This summer, my friend Kendall Smith asked me if I would ever consider photographing children. I met Kendall because we both have been involved in the Denver Post Underground Music Showcase, and Kendall has been very kind with his compliments of my music photography. I had not considered photographing children. (This is, assuming one does not consider the musicians I work with children.) But when he asked me, it didn’t seem like it would be much of a stretch. “Sure” I said.
On my way to his girlfriend Kelly’s farmhouse this week for the photo shoot of her three daughters, it dawned on me how different this task might be from photographing my typical musican clients.
First thing is first: I believe all art – all work, has intention and purpose as an inherent prerequisite to be any act worthwhile and meaningful. Second, cameras don’t lie just like guns don’t kill. It matters a hell of a lot where, why, and when both are pointed, and most of all, who is holding them.

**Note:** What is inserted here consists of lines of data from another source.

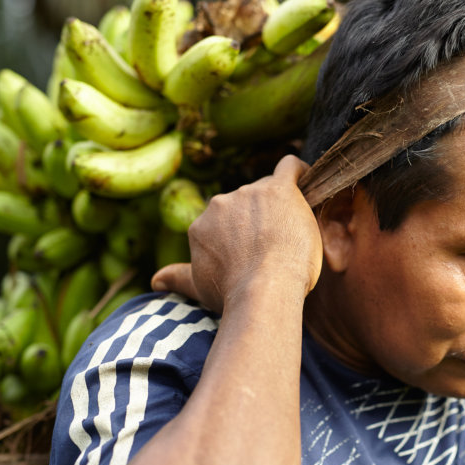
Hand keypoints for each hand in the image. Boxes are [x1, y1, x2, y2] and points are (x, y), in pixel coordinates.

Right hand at [151, 155, 322, 312]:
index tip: (256, 251)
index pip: (223, 223)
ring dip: (280, 206)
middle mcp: (220, 205)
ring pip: (267, 190)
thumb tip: (155, 281)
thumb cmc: (234, 295)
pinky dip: (300, 172)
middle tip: (278, 245)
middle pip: (245, 204)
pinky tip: (309, 179)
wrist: (262, 291)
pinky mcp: (279, 190)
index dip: (241, 237)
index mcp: (201, 226)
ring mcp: (249, 194)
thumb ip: (178, 279)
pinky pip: (290, 168)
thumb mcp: (199, 288)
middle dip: (259, 221)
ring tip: (296, 230)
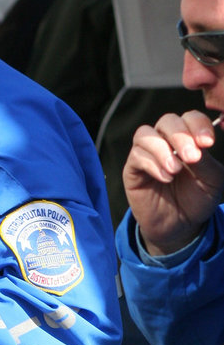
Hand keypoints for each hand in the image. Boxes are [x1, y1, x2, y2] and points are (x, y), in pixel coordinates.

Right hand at [122, 110, 223, 254]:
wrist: (181, 226)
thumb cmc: (198, 199)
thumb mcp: (212, 180)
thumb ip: (205, 161)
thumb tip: (195, 146)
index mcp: (188, 138)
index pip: (190, 118)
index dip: (198, 125)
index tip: (208, 143)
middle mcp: (166, 141)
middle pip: (167, 121)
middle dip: (180, 136)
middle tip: (192, 158)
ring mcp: (147, 154)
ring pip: (146, 134)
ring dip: (162, 149)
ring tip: (176, 170)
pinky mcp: (132, 170)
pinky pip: (136, 156)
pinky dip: (152, 165)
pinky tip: (166, 178)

As I drove down Santa Fe Drive, both of these notions came into clear focus. While the execution may be identical when photographing musicians and children, the intention and purpose is not. Yes, I use the same camera, the same lenses, and many of the same lighting strategies (i.e. the execution). But why I am propositioned to photograph children is very different, and the difference is this: Photographing musicians of any age is done to create and/or perpetuate the personification and myth of the musician or of the band, in order to attract new ticket-purchasing, merchandise-buying, and music-downloading fans. The images are made to be mass-produced in any all mediums to promote this process, and I am paid by the band or their representatives to perform towards this goal.

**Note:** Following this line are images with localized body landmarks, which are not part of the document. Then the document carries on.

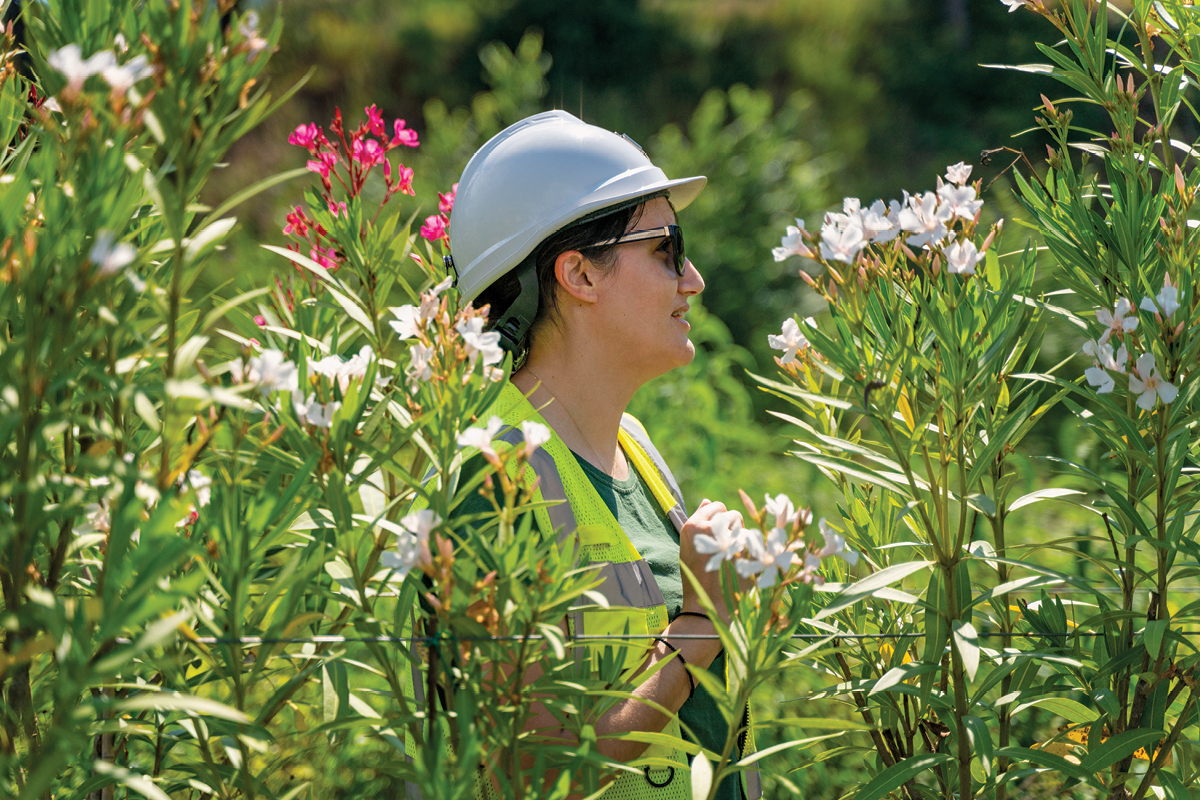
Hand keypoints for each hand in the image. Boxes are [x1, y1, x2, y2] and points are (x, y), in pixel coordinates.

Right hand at [678, 499, 743, 622]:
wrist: (709, 602)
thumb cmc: (696, 574)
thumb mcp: (688, 546)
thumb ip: (699, 522)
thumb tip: (707, 501)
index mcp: (693, 526)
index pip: (716, 506)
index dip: (719, 518)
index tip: (718, 533)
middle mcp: (710, 530)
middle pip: (732, 515)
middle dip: (733, 527)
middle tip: (726, 546)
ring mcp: (730, 540)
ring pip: (745, 527)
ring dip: (743, 537)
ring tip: (733, 554)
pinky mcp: (746, 553)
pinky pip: (754, 543)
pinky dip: (752, 551)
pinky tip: (742, 563)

In contrast, photographing children is done to visually exhibit the parent’s pride in – and affection for – their children. When photographing children, I am being asked to be a liaison between the parent’s vision of their family and it’s manifestation into a photographic image. (If the kids parents could make a photo that looked the same way they feel about their kids, they wouldn’t be asking me to do it.) Furthermore, the images are made for private use, single consumption, and are often printed by traditional means and viewed by only those who already know the child. This last distinction is important, I thought as I pulled past the gate up the dirt lane to Kelly’s house. I am not trying to manufacture a personality in these images, like I often do with musicians, I am instead trying to capture and elaborate on the personality already there.
Lastly I thought about the often relied on maxim that ‘cameras don’t lie’. I had never met these kids. What if they were hellions? (What if the musicians are assholes?) What if these kids were rude and mean and I didn’t like them? (What if I think the band sucks?) While a camera doesn’t lie, as a portrait photographer who is being commissioned by the parent, or being paid by the record label, I have to be prepared to.
Does this mean as a photographer, I trade a few bucks for my moral standing? Hardly. And anybody who has been even one time around their own block knows it is never so black and white. But more to the point, if I want to keep my conscious even cleaner than my CMOS chip, I have to learn to find ways to genuinely admire and respect the people I photograph. I have to find a way to be truly interested in them, if not in the same way their parents or their management is, then at least in some way for my own sake, if I am to be a genuine photographer whose images I can believe in, and whose viewers can sense honest reverence in their creation.
Ultimately, this is a character trait that is in some people and other’s not, regardless of their pursuits as a photographer or any other occupation. I am lucky that I can find enjoyment in meeting most people and find merit and an education in a variety of people, from taxidermists to summer camp councilors. I am far from knowing it all when it comes to photography, and I think any success I have made with portraiture comes not from any technique but in finding an honest and palpable reverence for, and connection with, the people I take pictures of.
Footnote: It was an easy shoot. The kids were great and beautiful. It was easy to like them and they were a blast to work with, and Kelly and Kendall had the utmost trust in me to make images as I saw fit.
Damn! That’s some good work. Can’t wait to see more.
Bias- indeed with the subject matter at hand. The blog post is thought provoking, as I hadn’t vastly considered your potential reservation in photographing children. I appreciate the opportunity to capture my children in a way where they chose what they wore, how their hair was done, how they would smile- or not. It is obvious you are good with people, and children are just people. I am grateful to you, and Kendall for these and the memory of this farm (mostly, I am glad they were not the assholes they can sometimes be) Thank you from the bottom of my heart. I too can’t wait to see more!